▶ _Directions_: Where does the string "License" appear in the records? Copy every line that contains it.

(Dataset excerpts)
┌──

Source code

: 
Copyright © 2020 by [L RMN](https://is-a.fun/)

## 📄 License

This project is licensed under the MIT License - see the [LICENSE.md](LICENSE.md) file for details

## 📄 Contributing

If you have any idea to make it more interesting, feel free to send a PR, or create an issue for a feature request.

└──

▶ _Response to this exercise_:
## 📄 License
This project is licensed under the MIT License - see the [LICENSE.md](LICENSE.md) file for details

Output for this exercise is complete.